Sebagai Menteri Angkatan Darat, Marcus sangat menyadari ketangguhan Pasukan Lobster.
Meskipun awalnya dianggap sebagai pasukan elit, dan berperingkat tinggi secara global dalam kekuatan tempur, kekuatan pasukan tersebut telah menurun drastis setelah ekspansi.
Terlepas dari penerimaan atau tidak, Pasukan Lobster telah menjadi gerombolan yang tidak terorganisir.
Karena Angkatan Darat tidak mampu menyelesaikan tugas mengalahkan Aliansi Kontinental, tanggung jawab tersebut harus diserahkan kepada rekan-rekannya.
Lagipula, Angkatan Darat selalu menjadi pihak yang paling tidak disukai. Mereka digunakan sesuai dengan pendanaan yang mereka miliki; di saat krisis, mereka yang memiliki dana lebih besar seharusnya tampil lebih dulu.
Menteri Angkatan Udara berada dalam posisi yang lebih baik, karena sebagai cabang militer yang lebih baru dengan sumber daya yang lebih sedikit, kekurangan Angkatan Udara dapat dimaklumi.
Namun, situasi bagi Menteri Angkatan Laut agak canggung. Angkatan Laut selalu menerima bagian anggaran terbesar, seringkali dengan alasan keamanan Kepulauan Inggris selama pembahasan anggaran.
Kini, ketika tiba saatnya untuk mempertahankan keamanan Kepulauan Inggris, mereka telah gagal.
“Kekuatan musuh” bukanlah alasan yang tepat.

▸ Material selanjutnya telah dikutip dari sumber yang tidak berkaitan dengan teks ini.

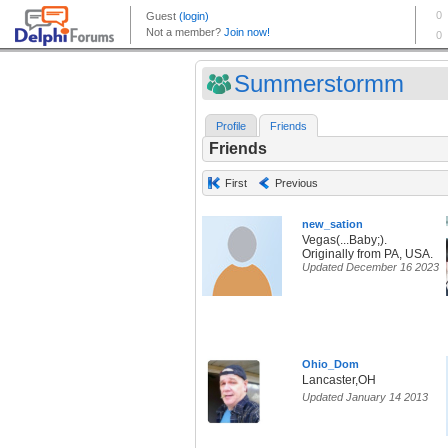
Summerstormm
Profile
Friends
Friends
First
Previous
new_sation
Vegas(...Baby;).
Originally from PA, USA.
Updated December 16 2023
Ohio_Dom
Lancaster,OH
Updated January 14 2013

Angkatan Laut Kerajaan secara tradisional membanggakan kemampuannya, tetapi kinerja mereka saat ini tidak memuaskan bagi semua orang.
Swindon, yang diliputi rasa malu, hanya bisa menundukkan kepala dan berpura-pura tidak mendengar apa pun.
Tindakan balasan bukanlah masalah, tetapi akan dipertimbangkan kembali setelah kapal perang baru dioperasikan. Selama kekurangan armada utama terisi, Swindon tetap yakin pada Angkatan Laut Kerajaan.
Namun, hal ini membutuhkan waktu. Meskipun galangan kapal bekerja lembur, waktu tetap dibutuhkan.
Sampai saat ini, hanya galangan kapal di utara yang telah menyelesaikan konstruksi utama kapal perang dan hampir siap diluncurkan. Galangan kapal lainnya mengalami penundaan, kurang lebih, karena serangan udara musuh.
Namun, waktu tidak menunggu siapa pun di medan perang. Jika Angkatan Laut Kerajaan tidak dapat sepenuhnya mengendalikan lautan, musuh dapat mengawal pasukan mereka untuk mendarat di Kepulauan Inggris.
Meskipun angkatan darat telah memperkuat pertahanannya, garis pantai Inggris begitu luas sehingga mustahil untuk dicakup seluruhnya; prioritas hanya diberikan kepada wilayah-wilayah yang memiliki nilai strategis tinggi.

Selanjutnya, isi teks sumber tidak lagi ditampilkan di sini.